Tentu saja, ini suka-suka dia, dong? Lha wong, dia sudah tahu caranya menghargai dirinya sendiri. Perlu diakui, ini kemampuan yang nggak dimiliki semua orang. Karena kebanyakan sih, pada sungkan kalau sudah ngomongin soal angka. Justru dengan kayak gini, dia menujukkan betul soal kepercayaan dirinya atas kemampuannya.
Mungkin angka 8 juta bagi kita-kita yang gajinya masih saja bertahan di atas UMR dikit ini, sudah cukup tinggi. Tapi bagi dia, bisa jadi itu angka yang biasa aja—dan bukan levelnya. Siapa tahu, angka segitu masih di bawah uang saku bulanan yang biasanya dia peroleh.
Ya mohon maaf, nih. Kan gaya hidup setiap orang itu beda-beda. Jadi, saya yakin, dia pasti sudah memperhitungkan betul pengeluaran setiap bulannya. Dari makan, tempat tinggal, transportasi, pulsa, dana sosial, hingga dana foya-foya. Sehingga, dia tahu berapa uang yang dia butuhkan.
Jadi, terserah dia juga mau menghargai dirinya sendiri berapa. Kalau memang dia ngerasa pantes digaji sesuai standar yang dia putuskan, ya nggak apa-apa. Tapi kalau perusahaan nggak bersedia untuk menggajinya sesuai dengan standarnya, ya juga nggak apa-apa. Lha wong ini kan proses negosiasi. Kalau nggak sepakat, ya nggak usah marah-marah. Apalagi sampai membanding-bandingkan dengan gaji fresh graduate kampus lain kayak gitu.
Kalau dia memang mangkel karena gaji fresh graduate yang ditawarkan cuma segitu doang, ngapain malah bawa-bawa kampus lain? Maksudnya gini, okelah dia memang sungguh membanggakan nama besar kampusnya dan menganggap almamaternya itu bisa memberikan kesempatan lebih baginya menjadi warga negara yang kaya raya. Tapi, nggak dengan cara membandingkan “kemampuan” fresh graduate kampus lain juga, kan?
Iya-iya, paham. Kalau situ lulusan sebuah kampus yang masuknya susah karena persaingan yang cukup ketat. Terus keluarnya juga susah lagi. Jadi rasanya pengin dianggap lebih, kan? Kayak merasa jadi bibit unggul yang harusnya memang betul-betul diunggulkan dan dieman-eman, gitu, kan?
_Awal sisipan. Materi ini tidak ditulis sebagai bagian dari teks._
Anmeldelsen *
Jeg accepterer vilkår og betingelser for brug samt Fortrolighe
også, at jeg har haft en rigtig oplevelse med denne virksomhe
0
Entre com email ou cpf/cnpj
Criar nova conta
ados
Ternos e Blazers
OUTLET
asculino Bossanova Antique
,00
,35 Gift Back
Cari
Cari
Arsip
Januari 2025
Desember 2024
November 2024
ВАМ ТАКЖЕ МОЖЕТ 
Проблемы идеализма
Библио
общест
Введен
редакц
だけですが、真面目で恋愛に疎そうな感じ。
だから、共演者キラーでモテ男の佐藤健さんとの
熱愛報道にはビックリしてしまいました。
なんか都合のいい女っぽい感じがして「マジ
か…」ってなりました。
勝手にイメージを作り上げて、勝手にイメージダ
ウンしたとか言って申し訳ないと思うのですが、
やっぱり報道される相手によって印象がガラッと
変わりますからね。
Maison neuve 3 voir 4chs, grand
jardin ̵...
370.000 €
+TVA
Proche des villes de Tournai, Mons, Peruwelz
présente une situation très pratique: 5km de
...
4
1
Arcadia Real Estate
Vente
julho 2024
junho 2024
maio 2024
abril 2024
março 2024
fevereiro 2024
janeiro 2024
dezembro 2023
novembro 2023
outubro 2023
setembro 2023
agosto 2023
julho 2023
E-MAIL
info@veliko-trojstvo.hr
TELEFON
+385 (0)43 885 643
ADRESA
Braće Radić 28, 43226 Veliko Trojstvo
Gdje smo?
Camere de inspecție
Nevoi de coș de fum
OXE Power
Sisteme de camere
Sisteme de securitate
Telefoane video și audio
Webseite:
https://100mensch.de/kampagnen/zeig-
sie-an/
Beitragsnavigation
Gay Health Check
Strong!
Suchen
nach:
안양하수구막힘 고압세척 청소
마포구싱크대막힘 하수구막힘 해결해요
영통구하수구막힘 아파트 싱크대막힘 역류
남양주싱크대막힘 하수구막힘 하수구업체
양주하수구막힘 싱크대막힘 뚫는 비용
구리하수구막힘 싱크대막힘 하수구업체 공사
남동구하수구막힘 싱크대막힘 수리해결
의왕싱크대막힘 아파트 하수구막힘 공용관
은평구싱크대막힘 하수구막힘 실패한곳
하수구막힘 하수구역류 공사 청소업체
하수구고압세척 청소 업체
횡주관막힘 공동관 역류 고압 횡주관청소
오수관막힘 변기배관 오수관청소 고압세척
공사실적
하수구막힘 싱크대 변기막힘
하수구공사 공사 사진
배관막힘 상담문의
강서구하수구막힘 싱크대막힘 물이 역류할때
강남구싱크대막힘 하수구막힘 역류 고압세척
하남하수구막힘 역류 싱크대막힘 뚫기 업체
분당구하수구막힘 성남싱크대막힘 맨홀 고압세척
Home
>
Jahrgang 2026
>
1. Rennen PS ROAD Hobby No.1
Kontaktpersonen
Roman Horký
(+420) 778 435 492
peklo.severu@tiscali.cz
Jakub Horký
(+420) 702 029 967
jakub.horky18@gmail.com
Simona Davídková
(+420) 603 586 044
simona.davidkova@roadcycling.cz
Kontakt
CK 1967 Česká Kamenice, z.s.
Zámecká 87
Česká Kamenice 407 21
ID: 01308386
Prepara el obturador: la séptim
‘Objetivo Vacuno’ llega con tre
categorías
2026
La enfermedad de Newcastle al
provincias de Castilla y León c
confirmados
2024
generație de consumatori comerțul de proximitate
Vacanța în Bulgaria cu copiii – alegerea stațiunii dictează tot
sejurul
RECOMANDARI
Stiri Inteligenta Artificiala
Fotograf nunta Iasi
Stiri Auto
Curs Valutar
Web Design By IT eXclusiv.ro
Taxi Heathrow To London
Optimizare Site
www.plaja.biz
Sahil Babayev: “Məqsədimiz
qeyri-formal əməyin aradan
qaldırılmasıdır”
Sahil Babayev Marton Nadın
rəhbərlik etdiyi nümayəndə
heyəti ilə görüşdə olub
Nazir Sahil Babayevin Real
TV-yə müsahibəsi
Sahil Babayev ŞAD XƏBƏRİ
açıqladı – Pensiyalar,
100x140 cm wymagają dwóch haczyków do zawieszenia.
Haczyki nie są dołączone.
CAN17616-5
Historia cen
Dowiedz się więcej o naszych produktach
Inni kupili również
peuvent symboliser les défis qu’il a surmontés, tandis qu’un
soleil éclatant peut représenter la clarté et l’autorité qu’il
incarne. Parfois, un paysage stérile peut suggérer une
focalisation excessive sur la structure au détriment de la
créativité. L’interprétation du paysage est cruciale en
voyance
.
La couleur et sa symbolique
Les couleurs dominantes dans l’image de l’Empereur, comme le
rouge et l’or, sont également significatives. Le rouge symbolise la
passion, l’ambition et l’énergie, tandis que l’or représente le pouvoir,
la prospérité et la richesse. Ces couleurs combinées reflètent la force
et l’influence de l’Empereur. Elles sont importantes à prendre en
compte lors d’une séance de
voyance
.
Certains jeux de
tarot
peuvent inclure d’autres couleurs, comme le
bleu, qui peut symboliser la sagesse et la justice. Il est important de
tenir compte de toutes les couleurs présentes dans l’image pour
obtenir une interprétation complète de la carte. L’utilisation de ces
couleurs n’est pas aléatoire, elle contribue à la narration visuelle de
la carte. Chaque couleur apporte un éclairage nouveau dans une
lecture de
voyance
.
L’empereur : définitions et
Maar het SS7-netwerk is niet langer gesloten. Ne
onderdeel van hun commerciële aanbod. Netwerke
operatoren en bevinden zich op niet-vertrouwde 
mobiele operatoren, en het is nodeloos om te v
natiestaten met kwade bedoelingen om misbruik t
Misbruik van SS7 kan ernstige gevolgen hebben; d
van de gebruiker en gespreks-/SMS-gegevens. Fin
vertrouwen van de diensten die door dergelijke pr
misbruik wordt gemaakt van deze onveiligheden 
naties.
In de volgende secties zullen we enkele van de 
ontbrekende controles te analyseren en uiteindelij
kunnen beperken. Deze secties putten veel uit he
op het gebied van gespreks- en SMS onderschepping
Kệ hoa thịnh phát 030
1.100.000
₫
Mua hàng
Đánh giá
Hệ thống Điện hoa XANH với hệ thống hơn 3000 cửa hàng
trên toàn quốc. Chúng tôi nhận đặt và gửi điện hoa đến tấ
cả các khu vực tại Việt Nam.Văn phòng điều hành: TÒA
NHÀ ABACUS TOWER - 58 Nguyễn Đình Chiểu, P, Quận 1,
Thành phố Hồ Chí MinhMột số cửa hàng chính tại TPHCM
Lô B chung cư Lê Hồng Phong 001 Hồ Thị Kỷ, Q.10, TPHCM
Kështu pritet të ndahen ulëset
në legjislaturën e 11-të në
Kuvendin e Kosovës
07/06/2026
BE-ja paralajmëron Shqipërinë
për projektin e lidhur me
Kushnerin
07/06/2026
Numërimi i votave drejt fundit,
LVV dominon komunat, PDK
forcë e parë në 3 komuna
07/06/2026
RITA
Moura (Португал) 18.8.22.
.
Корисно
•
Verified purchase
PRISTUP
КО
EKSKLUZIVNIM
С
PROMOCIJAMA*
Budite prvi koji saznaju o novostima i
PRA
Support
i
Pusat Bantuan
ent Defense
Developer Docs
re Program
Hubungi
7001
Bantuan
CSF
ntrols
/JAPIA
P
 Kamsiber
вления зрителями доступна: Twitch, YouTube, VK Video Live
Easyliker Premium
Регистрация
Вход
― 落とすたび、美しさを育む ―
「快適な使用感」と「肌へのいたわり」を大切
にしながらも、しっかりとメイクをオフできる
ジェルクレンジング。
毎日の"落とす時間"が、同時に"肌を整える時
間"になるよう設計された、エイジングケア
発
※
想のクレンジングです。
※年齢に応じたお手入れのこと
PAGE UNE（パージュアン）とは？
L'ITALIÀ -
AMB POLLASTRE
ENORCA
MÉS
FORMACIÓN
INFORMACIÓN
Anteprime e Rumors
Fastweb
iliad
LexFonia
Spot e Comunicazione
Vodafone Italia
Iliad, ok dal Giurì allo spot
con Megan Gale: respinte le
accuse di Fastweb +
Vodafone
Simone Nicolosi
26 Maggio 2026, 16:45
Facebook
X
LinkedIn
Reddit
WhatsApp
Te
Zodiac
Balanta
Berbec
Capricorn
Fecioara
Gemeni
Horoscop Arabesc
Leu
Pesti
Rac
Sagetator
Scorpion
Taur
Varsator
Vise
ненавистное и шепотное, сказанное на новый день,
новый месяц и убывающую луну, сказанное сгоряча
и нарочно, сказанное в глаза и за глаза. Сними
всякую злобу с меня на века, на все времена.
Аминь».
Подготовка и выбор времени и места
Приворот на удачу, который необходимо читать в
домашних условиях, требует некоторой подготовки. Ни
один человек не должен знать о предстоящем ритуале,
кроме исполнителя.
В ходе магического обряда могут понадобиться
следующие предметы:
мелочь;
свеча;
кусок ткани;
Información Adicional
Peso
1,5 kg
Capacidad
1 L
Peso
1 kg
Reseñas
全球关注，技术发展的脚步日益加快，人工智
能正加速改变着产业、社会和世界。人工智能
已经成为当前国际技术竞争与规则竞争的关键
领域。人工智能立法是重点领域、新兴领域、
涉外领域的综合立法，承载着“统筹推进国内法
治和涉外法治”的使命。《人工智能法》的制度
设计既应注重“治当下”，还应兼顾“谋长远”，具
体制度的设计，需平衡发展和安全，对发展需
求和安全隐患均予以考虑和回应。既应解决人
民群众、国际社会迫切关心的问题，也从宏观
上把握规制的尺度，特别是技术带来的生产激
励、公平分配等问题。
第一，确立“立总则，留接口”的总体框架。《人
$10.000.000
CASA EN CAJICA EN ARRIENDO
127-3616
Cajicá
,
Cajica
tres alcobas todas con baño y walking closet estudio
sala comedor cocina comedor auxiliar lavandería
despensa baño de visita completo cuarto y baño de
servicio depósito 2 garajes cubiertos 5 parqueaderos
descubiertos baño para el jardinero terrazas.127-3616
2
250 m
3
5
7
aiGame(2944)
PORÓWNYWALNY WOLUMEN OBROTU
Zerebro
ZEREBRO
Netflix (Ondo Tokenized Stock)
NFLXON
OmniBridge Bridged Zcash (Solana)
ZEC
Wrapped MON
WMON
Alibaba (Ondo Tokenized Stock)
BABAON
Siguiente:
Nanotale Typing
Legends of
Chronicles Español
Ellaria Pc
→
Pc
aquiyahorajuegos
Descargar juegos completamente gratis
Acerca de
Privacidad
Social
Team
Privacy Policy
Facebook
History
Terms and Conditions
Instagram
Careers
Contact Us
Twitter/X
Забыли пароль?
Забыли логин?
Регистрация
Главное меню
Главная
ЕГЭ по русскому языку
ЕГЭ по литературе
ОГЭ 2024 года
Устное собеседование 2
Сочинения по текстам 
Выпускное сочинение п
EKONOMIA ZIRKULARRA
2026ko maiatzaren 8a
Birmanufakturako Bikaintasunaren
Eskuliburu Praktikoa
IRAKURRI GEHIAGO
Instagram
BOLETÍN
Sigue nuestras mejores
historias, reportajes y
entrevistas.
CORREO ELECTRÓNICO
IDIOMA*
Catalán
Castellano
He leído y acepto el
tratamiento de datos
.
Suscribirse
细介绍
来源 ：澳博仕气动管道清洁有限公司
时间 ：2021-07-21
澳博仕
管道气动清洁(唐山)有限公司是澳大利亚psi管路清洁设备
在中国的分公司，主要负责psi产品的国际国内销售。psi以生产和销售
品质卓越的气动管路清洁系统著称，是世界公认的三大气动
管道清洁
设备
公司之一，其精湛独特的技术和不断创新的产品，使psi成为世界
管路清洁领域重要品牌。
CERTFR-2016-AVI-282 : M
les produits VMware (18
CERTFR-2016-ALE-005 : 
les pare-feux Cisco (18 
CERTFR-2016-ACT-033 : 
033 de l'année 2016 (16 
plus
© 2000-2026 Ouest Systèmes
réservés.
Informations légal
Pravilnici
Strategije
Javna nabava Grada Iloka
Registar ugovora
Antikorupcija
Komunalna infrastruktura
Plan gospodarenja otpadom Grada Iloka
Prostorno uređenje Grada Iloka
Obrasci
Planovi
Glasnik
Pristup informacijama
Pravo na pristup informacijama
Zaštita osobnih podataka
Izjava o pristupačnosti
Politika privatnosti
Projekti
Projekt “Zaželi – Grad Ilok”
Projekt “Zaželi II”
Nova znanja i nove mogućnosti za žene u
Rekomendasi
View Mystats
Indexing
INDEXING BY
Pokoknya nggak bisalah disama-samain sama kampus lain apalagi soal besaran gaji fresh graduate nya.
Tapi ya, fyi aja. Yang namanya rezeki dan merasa cukup itu nggak selalu soal uang, loh. Lingkungan kerja yang nyaman, tuntutan kerja yang tidak terlalu menekan, dan teman-teman kerja yang nggak jahat di belakang—apalagi nggak beda-bedain pertemanan dari almamaternya, jadi suatu hal yang sering kali bukan prioritas. Tapi malah jadi investasi yang paripurna.